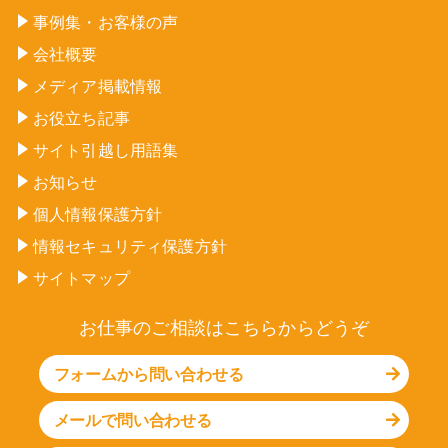
事例集・お客様の声
会社概要
メディア掲載情報
お役立ち記事
サイト引越し用語集
お知らせ
個人情報保護方針
情報セキュリティ保護方針
サイトマップ
お仕事のご相談はこちらからどうぞ
フォームから問い合わせる
メールで問い合わせる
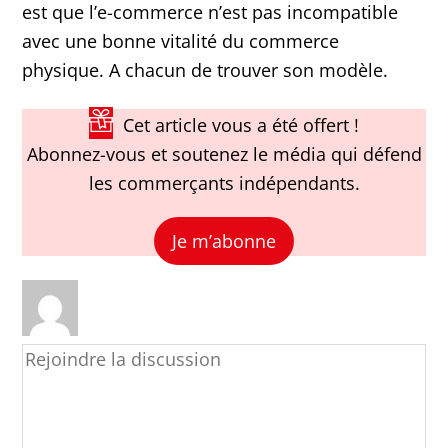
est que l’e-commerce n’est pas incompatible
avec une bonne vitalité du commerce
physique. A chacun de trouver son modèle.
Cet article vous a été offert !
Abonnez-vous et soutenez le média qui défend
les commerçants indépendants.
Je m’abonne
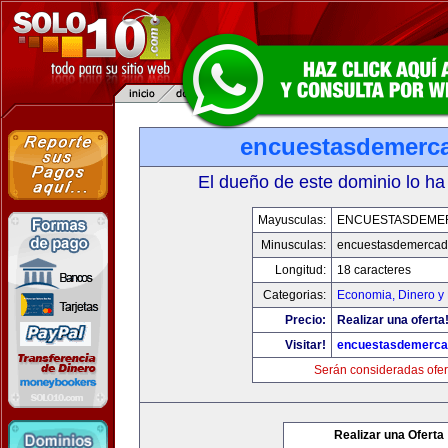
encuestasdemerc
El dueño de este dominio lo ha
Mayusculas:
ENCUESTASDEME
Minusculas:
encuestasdemerca
Longitud:
18 caracteres
Categorias:
Economia, Dinero y
Precio:
Realizar una oferta
Visitar!
encuestasdemerc
Serán consideradas ofer
Realizar una Oferta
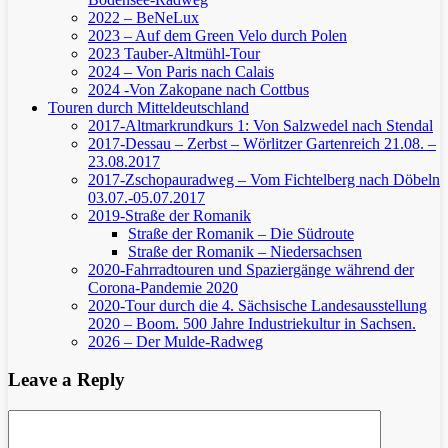
2022 – BeNeLux
2023 – Auf dem Green Velo durch Polen
2023 Tauber-Altmühl-Tour
2024 – Von Paris nach Calais
2024 -Von Zakopane nach Cottbus
Touren durch Mitteldeutschland
2017-Altmarkrundkurs 1: Von Salzwedel nach Stendal
2017-Dessau – Zerbst – Wörlitzer Gartenreich
21.08. –
23.08.2017
2017-Zschopauradweg – Vom Fichtelberg nach Döbeln
03.07.-05.07.2017
2019-Straße der Romanik
Straße der Romanik – Die Südroute
Straße der Romanik – Niedersachsen
2020-Fahrradtouren und Spaziergänge während der
Corona-Pandemie 2020
2020-Tour durch die 4. Sächsische Landesausstellung
2020 – Boom. 500 Jahre Industriekultur in Sachsen.
2026 – Der Mulde-Radweg
Leave a Reply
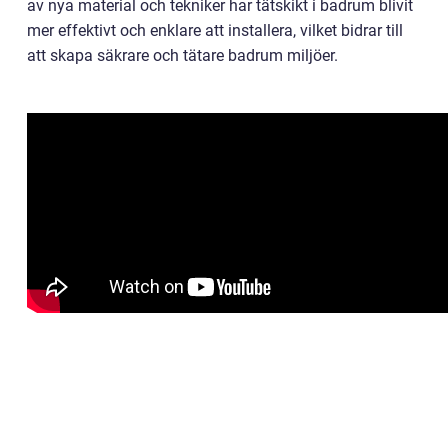
av nya material och tekniker har tätskikt i badrum blivit
mer effektivt och enklare att installera, vilket bidrar till
att skapa säkrare och tätare badrum miljöer.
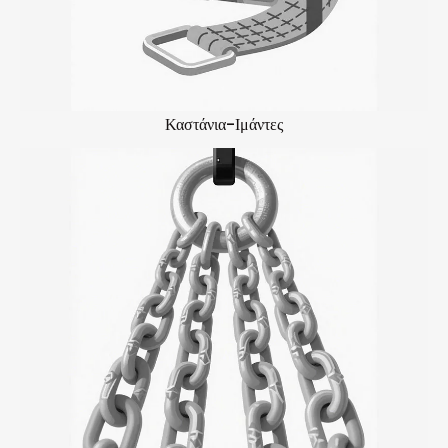
Καστάνια-Ιμάντες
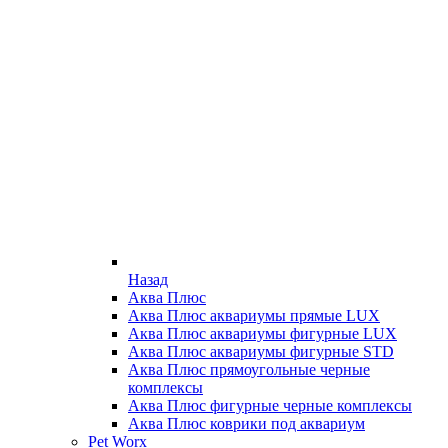
Назад
Аква Плюс
Аква Плюс аквариумы прямые LUX
Аква Плюс аквариумы фигурные LUX
Аква Плюс аквариумы фигурные STD
Аква Плюс прямоугольные черные
комплексы
Аква Плюс фигурные черные комплексы
Аква Плюс коврики под аквариум
Pet Worx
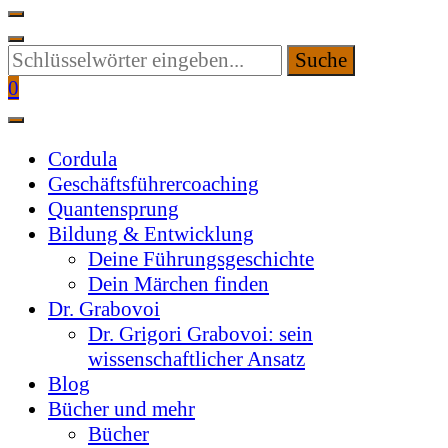
Suchen
Sie
0
etwas?
Cordula
Geschäftsführercoaching
Quantensprung
Bildung & Entwicklung
Deine Führungsgeschichte
Dein Märchen finden
Dr. Grabovoi
Dr. Grigori Grabovoi: sein
wissenschaftlicher Ansatz
Blog
Bücher und mehr
Bücher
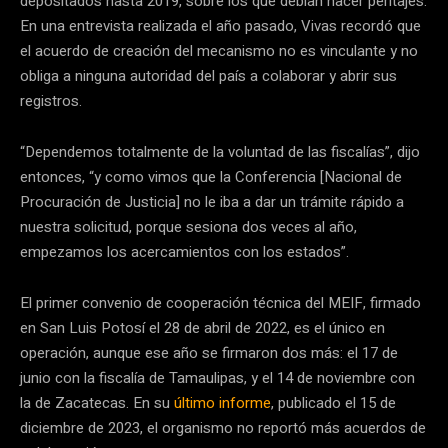
depositados hasta 2019, sobre los que debían hacer peritajes.
En una entrevista realizada el año pasado, Vivas recordó que
el acuerdo de creación del mecanismo no es vinculante y no
obliga a ninguna autoridad del país a colaborar y abrir sus
registros.
“Dependemos totalmente de la voluntad de las fiscalías”, dijo
entonces, “y como vimos que la Conferencia [Nacional de
Procuración de Justicia] no le iba a dar un trámite rápido a
nuestra solicitud, porque sesiona dos veces al año,
empezamos los acercamientos con los estados”.
El primer convenio de cooperación técnica del MEIF, firmado
en San Luis Potosí el 28 de abril de 2022, es el único en
operación, aunque ese año se firmaron dos más: el 17 de
junio con la fiscalía de Tamaulipas, y el 14 de noviembre con
la de Zacatecas. En su
último informe
, publicado el 15 de
diciembre de 2023, el organismo no reportó más acuerdos de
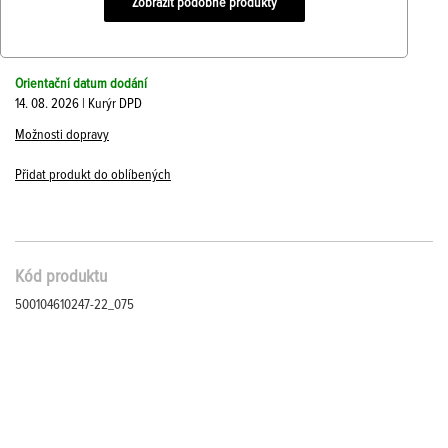
Zobrazit podobné produkty
Orientační datum dodání
14. 08. 2026 | Kurýr DPD
Možnosti dopravy
Přidat produkt do oblíbených
Kód produktu
500104610247-22_075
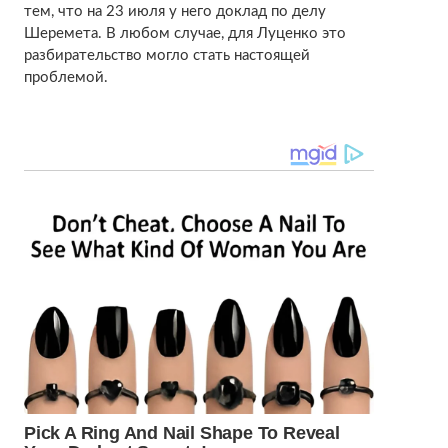
тем, что на 23 июля у него доклад по делу
Шеремета. В любом случае, для Луценко это
разбирательство могло стать настоящей
проблемой.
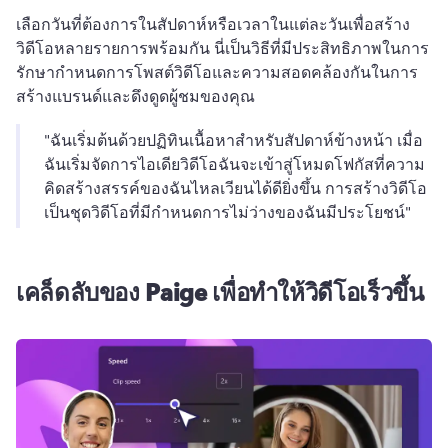
เลือกวันที่ต้องการในสัปดาห์หรือเวลาในแต่ละวันเพื่อสร้าง
วิดีโอหลายรายการพร้อมกัน 
นี่เป็นวิธีที่มีประสิทธิภาพในการ
รักษากําหนดการโพสต์วิดีโอและความสอดคล้องกันในการ
สร้างแบรนด์และดึงดูดผู้ชมของคุณ 
"ฉันเริ่มต้นด้วยปฏิทินเนื้อหาสําหรับสัปดาห์ข้างหน้า 
เมื่อ
ฉันเริ่มจัดการไอเดียวิดีโอฉันจะเข้าสู่โหมดโฟกัสที่ความ
คิดสร้างสรรค์ของฉันไหลเวียนได้ดียิ่งขึ้น 
การสร้างวิดีโอ
เป็นชุดวิดีโอที่มีกําหนดการไม่ว่างของฉันมีประโยชน์" 
เคล็ดลับของ Paige เพื่อทําให้วิดีโอเร็วขึ้น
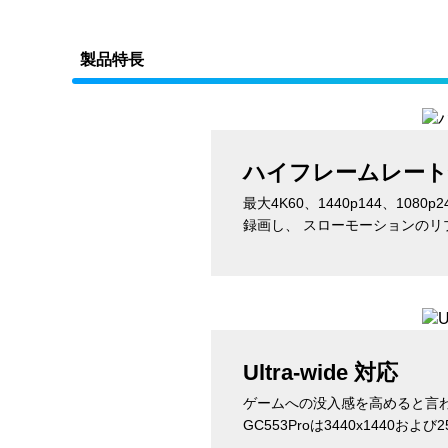
製品特長
ハイフレームレート
最大4K60、1440p144、
録画し、 スローモーションの
Ultra-wide 対応
ゲームへの没入感を高めると言わ
GC553Proは3440x144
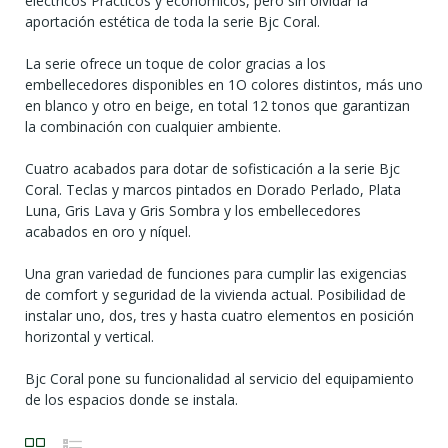
eléctricos Prácticos y económicos, pero sin olvidar la
aportación estética de toda la serie Bjc Coral.
La serie ofrece un toque de color gracias a los
embellecedores disponibles en 1O colores distintos, más uno
en blanco y otro en beige, en total 12 tonos que garantizan
la combinación con cualquier ambiente.
Cuatro acabados para dotar de sofisticación a la serie Bjc
Coral. Teclas y marcos pintados en Dorado Perlado, Plata
Luna, Gris Lava y Gris Sombra y los embellecedores
acabados en oro y níquel.
Una gran variedad de funciones para cumplir las exigencias
de comfort y seguridad de la vivienda actual. Posibilidad de
instalar uno, dos, tres y hasta cuatro elementos en posición
horizontal y vertical.
Bjc Coral pone su funcionalidad al servicio del equipamiento
de los espacios donde se instala.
════════════════════
Would you give the records again exactly, dropping the pictures?

- **Completed task**:
事例集・お客様の声
会社概要
メディア掲載情報
お役立ち記事
サイト引越し用語集
お知らせ
個人情報保護方針
情報セキュリティ保護方針
サイトマップ
お仕事のご相談はこちらからどうぞ
フォームから問い合わせる
メールで問い合わせる
est que l’e-commerce n’est pas incompatible
avec une bonne vitalité du commerce
physique. A chacun de trouver son modèle.
Cet article vous a été offert !
Abonnez-vous et soutenez le média qui défend
les commerçants indépendants.
Je m’abonne
encuestasdemerc
El dueño de este dominio lo ha
Mayusculas:
ENCUESTASDEME
Minusculas:
encuestasdemerca
Longitud:
18 caracteres
Categorias:
Economia, Dinero y
Precio:
Realizar una oferta
Visitar!
encuestasdemerc
Serán consideradas ofer
Realizar una Oferta
2022 – BeNeLux
2023 – Auf dem Green Velo durch Polen
2023 Tauber-Altmühl-Tour
2024 – Von Paris nach Calais
2024 -Von Zakopane nach Cottbus
Touren durch Mitteldeutschland
2017-Altmarkrundkurs 1: Von Salzwedel nach Stendal
2017-Dessau – Zerbst – Wörlitzer Gartenreich
21.08. –
23.08.2017
2017-Zschopauradweg – Vom Fichtelberg nach Döbeln
03.07.-05.07.2017
2019-Straße der Romanik
Straße der Romanik – Die Südroute
Straße der Romanik – Niedersachsen
2020-Fahrradtouren und Spaziergänge während der
Corona-Pandemie 2020
2020-Tour durch die 4. Sächsische Landesausstellung
2020 – Boom. 500 Jahre Industriekultur in Sachsen.
2026 – Der Mulde-Radweg
Leave a Reply
av nya material och tekniker har tätskikt i badrum blivit
mer effektivt och enklare att installera, vilket bidrar till
att skapa säkrare och tätare badrum miljöer.
Καστάνια-Ιμάντες
Назад
Аква Плюс
Аква Плюс аквариумы прямые LUX
Аква Плюс аквариумы фигурные LUX
Аква Плюс аквариумы фигурные STD
Аква Плюс прямоугольные черные
комплексы
Аква Плюс фигурные черные комплексы
Аква Плюс коврики под аквариум
Pet Worx
Suchen
Sie
0
etwas?
Cordula
Geschäftsführercoaching
Quantensprung
Bildung & Entwicklung
Deine Führungsgeschichte
Dein Märchen finden
Dr. Grabovoi
Dr. Grigori Grabovoi: sein
wissenschaftlicher Ansatz
Blog
Bücher und mehr
Bücher
depositados hasta 2019, sobre los que debían hacer peritajes.
En una entrevista realizada el año pasado, Vivas recordó que
el acuerdo de creación del mecanismo no es vinculante y no
obliga a ninguna autoridad del país a colaborar y abrir sus
registros.
“Dependemos totalmente de la voluntad de las fiscalías”, dijo
entonces, “y como vimos que la Conferencia [Nacional de
Procuración de Justicia] no le iba a dar un trámite rápido a
nuestra solicitud, porque sesiona dos veces al año,
empezamos los acercamientos con los estados”.
El primer convenio de cooperación técnica del MEIF, firmado
en San Luis Potosí el 28 de abril de 2022, es el único en
operación, aunque ese año se firmaron dos más: el 17 de
junio con la fiscalía de Tamaulipas, y el 14 de noviembre con
la de Zacatecas. En su
último informe
, publicado el 15 de
diciembre de 2023, el organismo no reportó más acuerdos de
Zobrazit podobné produkty
Orientační datum dodání
14. 08. 2026 | Kurýr DPD
Možnosti dopravy
Přidat produkt do oblíbených
Kód produktu
500104610247-22_075
тем, что на 23 июля у него доклад по делу
Шеремета. В любом случае, для Луценко это
разбирательство могло стать настоящей
проблемой.
เลือกวันที่ต้องการในสัปดาห์หรือเวลาในแต่ละวันเพื่อสร้าง
วิดีโอหลายรายการพร้อมกัน 
นี่เป็นวิธีที่มีประสิทธิภาพในการ
รักษากําหนดการโพสต์วิดีโอและความสอดคล้องกันในการ
สร้างแบรนด์และดึงดูดผู้ชมของคุณ 
"ฉันเริ่มต้นด้วยปฏิทินเนื้อหาสําหรับสัปดาห์ข้างหน้า 
เมื่อ
ฉันเริ่มจัดการไอเดียวิดีโอฉันจะเข้าสู่โหมดโฟกัสที่ความ
คิดสร้างสรรค์ของฉันไหลเวียนได้ดียิ่งขึ้น 
การสร้างวิดีโอ
เป็นชุดวิดีโอที่มีกําหนดการไม่ว่างของฉันมีประโยชน์" 
เคล็ดลับของ Paige เพื่อทําให้วิดีโอเร็วขึ้น
製品特長
ハイフレームレート
最大4K60、1440p144、
録画し、 スローモーションの
Ultra-wide 対応
ゲームへの没入感を高めると言わ
GC553Proは3440x144
eléctricos Prácticos y económicos, pero sin olvidar la
aportación estética de toda la serie Bjc Coral.
La serie ofrece un toque de color gracias a los
embellecedores disponibles en 1O colores distintos, más uno
en blanco y otro en beige, en total 12 tonos que garantizan
la combinación con cualquier ambiente.
Cuatro acabados para dotar de sofisticación a la serie Bjc
Coral. Teclas y marcos pintados en Dorado Perlado, Plata
Luna, Gris Lava y Gris Sombra y los embellecedores
acabados en oro y níquel.
Una gran variedad de funciones para cumplir las exigencias
de comfort y seguridad de la vivienda actual. Posibilidad de
instalar uno, dos, tres y hasta cuatro elementos en posición
horizontal y vertical.
Bjc Coral pone su funcionalidad al servicio del equipamiento
de los espacios donde se instala.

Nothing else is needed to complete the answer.